Racial bias in AI: Officers questioned father in watch theft probe after he was wrongly identified by facial recognition technology

Three years ago in Detroit, Robert Williams arrived home from work to find the police waiting at his front door, ready to arrest him for a crime he hadn’t committed.

Facial recognition technology used by officers had mistaken Williams for a suspect who had stolen thousands of dollars worth of watches.

The system linked a blurry CCTV image of the suspect with Williams in what is considered to be the first known case of wrongful arrest owing to the use of the AI-based technology.

The experience was “infuriating”, Mr Williams said.

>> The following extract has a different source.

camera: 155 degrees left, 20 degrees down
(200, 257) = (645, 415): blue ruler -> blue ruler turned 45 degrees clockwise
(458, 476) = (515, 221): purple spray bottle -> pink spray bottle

“Imagine knowing you didn’t do anything wrong… And they show up to your home and arrest you in your driveway before you can really even get out the car and hug and kiss your wife or see your kids.”

Mr Williams, 45, was released after 30 hours in custody, and has filed a lawsuit, which is ongoing, against Detroit’s police department asking for compensation and a ban on the use of facial recognition software to identify suspects.

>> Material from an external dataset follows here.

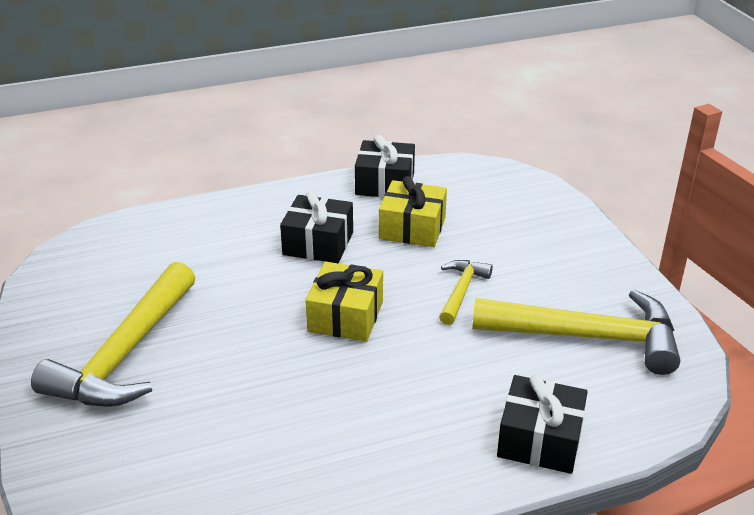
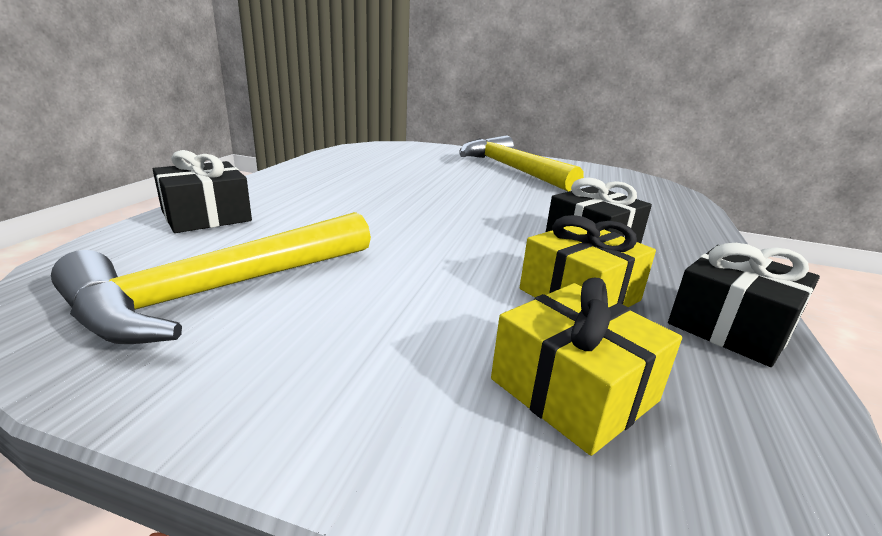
camera: 125 degrees right, 10 degrees down
(345, 316) = (460, 216): yellow gift -> yellow gift (573, 390)
(461, 291) = (415, 266): yellow hammer -> none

There are six known instances of wrongful arrest in the US, and the victims in all cases were black people.

Artificial intelligence reflects racial bias in society, because it is trained on real-world data.

A US government study published in 2019 found that facial recognition technology was between 10 and 100 times more likely to misidentify black people than white people.

This is because the technology is trained on predominantly white datasets. This is because it doesn’t have as much information on what people of other races look like, so it’s more likely to make mistakes.

There are growing calls for that bias to be addressed if companies and policymakers want to use it for future decision-making.

One approach to solving the problem is to use synthetic data, which is generated by a computer to be more diverse than real-world datasets.

Chris Longstaff, vice president for product management at Mindtech, a Sheffield-based start-up, said that real-world datasets are inherently biased because of where the data is drawn from.